We showed that our results can be largely reproduced without resorting to manual word alignment and annotation (by using off-the-shelf UD parsers and word aligners), which opens the door to productive cross-linguistic explorations. We further showed that syntactic mismatches uncovered using our method are predictive of performance of a zero-shot parser trained on English and using mBERT embeddings as input.
By Jens E. L. Van Gysel, Meagan Vigus, Pavlina Kalm,Sook-kyung Lee, Michael Regan, William Croft
Summary by Jens E. L. Van Gysel, University of New Mexico
The world’s languages vary widely in the semantic distinctions they conventionally express. This complicates the development of multilingual semantic annotation schemes: regardless of which annotation categories a scheme proposes, there will be languages in which these semantic distinctions are not explicitly expressed, making it hard for annotators with little linguistic training to recognize them. This paper discusses how principled choices can be made as to the base level annotation categories, and how organizing annotation labels in a lattice structure can accommodate languages which defy these base level categories.

● ● ● ● ●

> Exercise prompt:
Please answer from the excerpt on multilingual annotation: in what kind of structure can annotation labels be organized to accommodate languages that defy the base level categories?

● ● ● ● ●

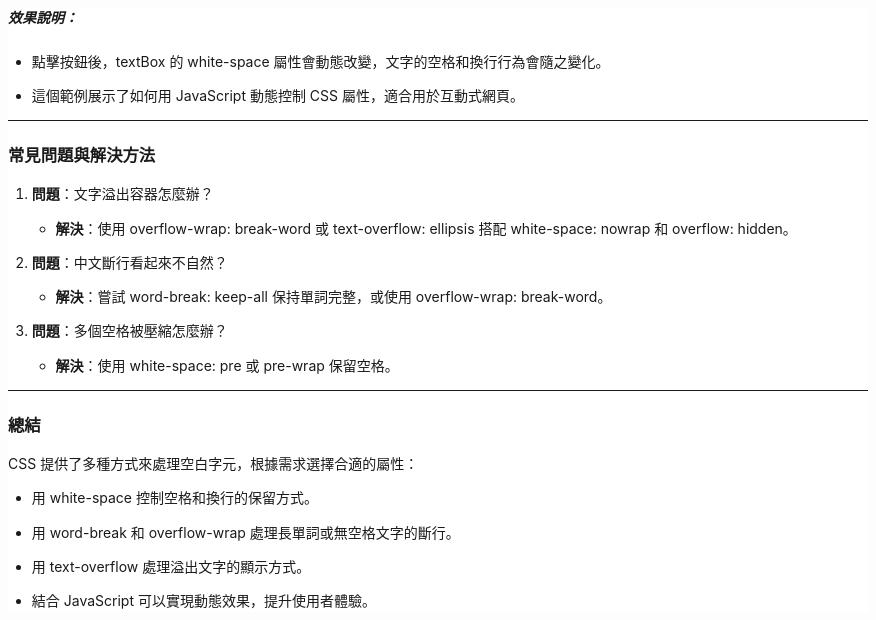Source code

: ##### 效果說明：

- 點擊按鈕後，textBox 的 white-space 屬性會動態改變，文字的空格和換行行為會隨之變化。

- 這個範例展示了如何用 JavaScript 動態控制 CSS 屬性，適合用於互動式網頁。

---

### 常見問題與解決方法

1. **問題**：文字溢出容器怎麼辦？

   - **解決**：使用 overflow-wrap: break-word 或 text-overflow: ellipsis 搭配 white-space: nowrap 和 overflow: hidden。

2. **問題**：中文斷行看起來不自然？

   - **解決**：嘗試 word-break: keep-all 保持單詞完整，或使用 overflow-wrap: break-word。

3. **問題**：多個空格被壓縮怎麼辦？

   - **解決**：使用 white-space: pre 或 pre-wrap 保留空格。

---

### 總結

CSS 提供了多種方式來處理空白字元，根據需求選擇合適的屬性：

- 用 white-space 控制空格和換行的保留方式。

- 用 word-break 和 overflow-wrap 處理長單詞或無空格文字的斷行。

- 用 text-overflow 處理溢出文字的顯示方式。

- 結合 JavaScript 可以實現動態效果，提升使用者體驗。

● ● ● ● ●

> Task answer:
A lattice structure.